The amount of time each dog trains to become a therapy animal depends on the program through which they are trained. Mimi had already completed some obedience classes before she started therapy training. To become a certified therapy dog, Mimi had to demonstrate proficiency at 26 specific tasks, such as acclimating to wheelchairs and crutches, getting used to (and not chasing after) running children, and demonstrating the ability to be isolated from her handler/owner.
To be in the MSPAA, the participating canines must be registered with a National Registration Organization Therapy Animal Program, carry liability insurance, receive vaccinations and have experience working in a therapy setting.
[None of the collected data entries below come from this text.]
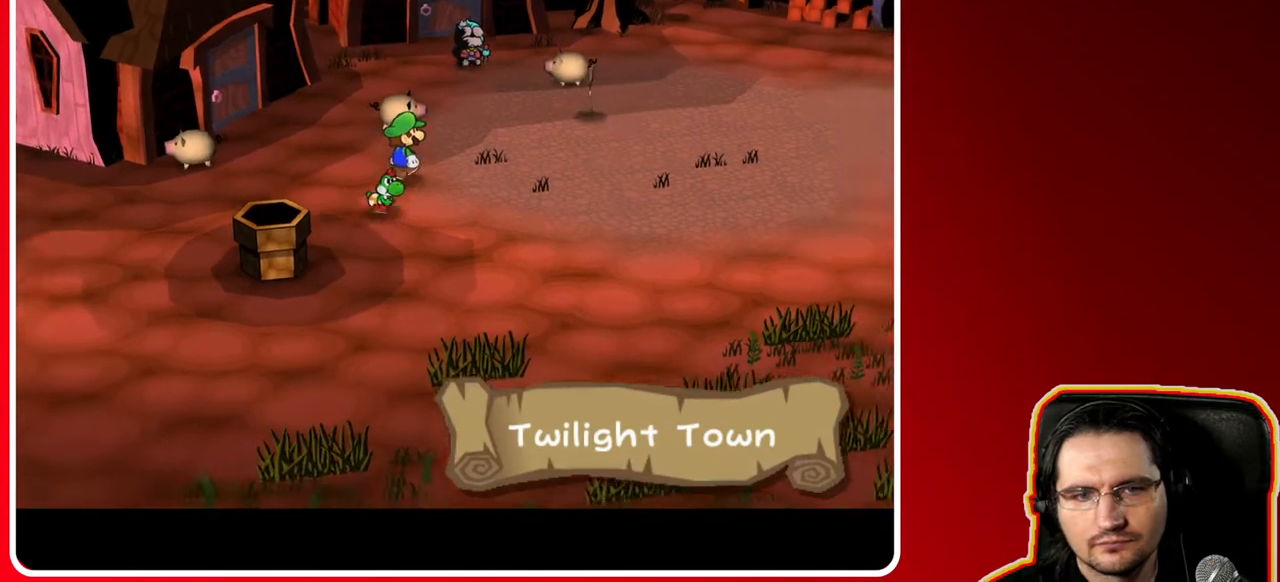
{"buttons": [], "left_stick": "up-right", "right_stick": "center", "events": []}
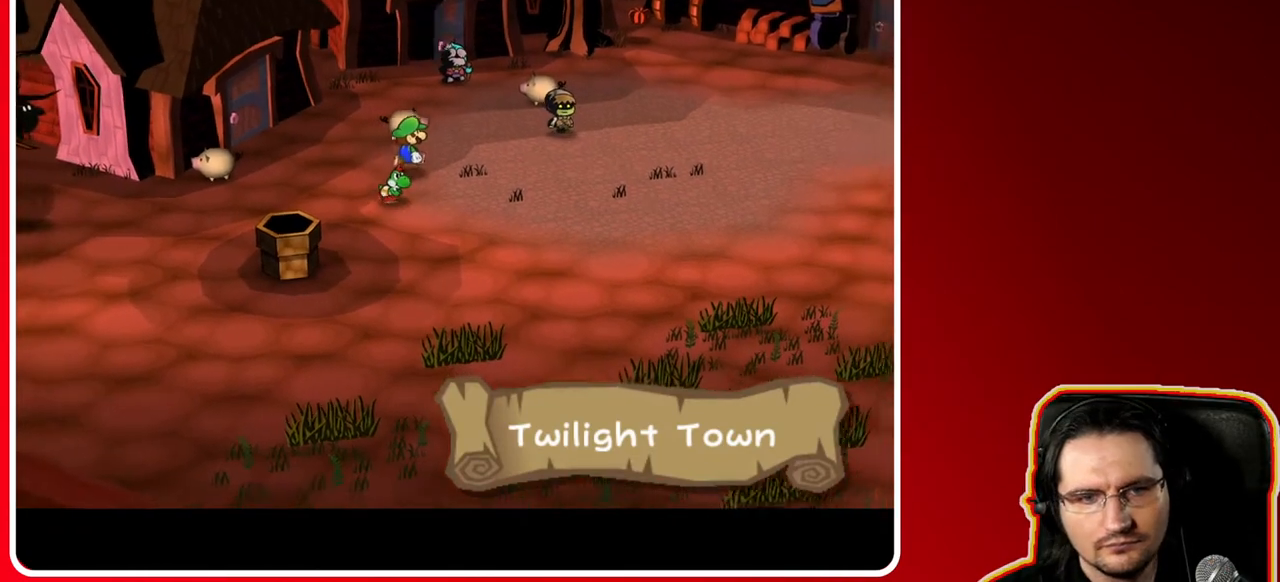
{"buttons": [], "left_stick": "left", "right_stick": "center", "events": [[350, "left_stick", "up-left"], [417, "left_stick", "left"]]}
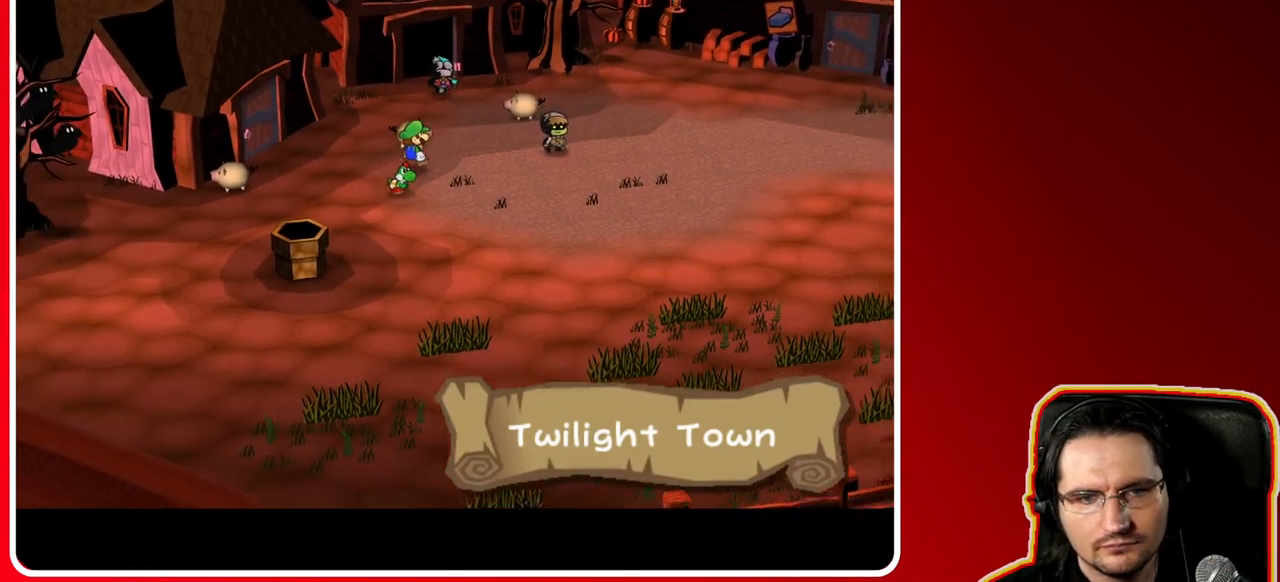
{"buttons": [], "left_stick": "center", "right_stick": "center", "events": [[200, "left_stick", "center"]]}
Their handlers are also required to pass through airport security screening to ensure traveler safety.
Just plane fun
Now, all the training and volunteer hours are paying off; the program is a smashing success.
“In August 2016, we started counting interactions the teams had with people at MSP,” says Lynn. “With 168 volunteer hours logged by the MSPAA teams in August, 11,840 interactions were recorded. Those numbers speak volumes for the favorable response at MSP.”
Made up of 27 different breeds ranging in size from the tiny Havanese to the hefty Great Dane, the animal ambassadors all have unique temperaments and skill sets but have one thing in common: the ability to render a smile.
Travelers can find the animal ambassadors at both MSP terminals seven days a week, 8 a.m. to 8 p.m., waiting patiently at their “Pet Me!” stations or strolling through the concourses with their yellow-vested handlers.
Marlene Petersen is a Twin Cities-based writer who would like to thank Helen, Mick and Mimi and all the volunteers—canine and human—in the Animal Ambassadors program for the hours of joy they bring.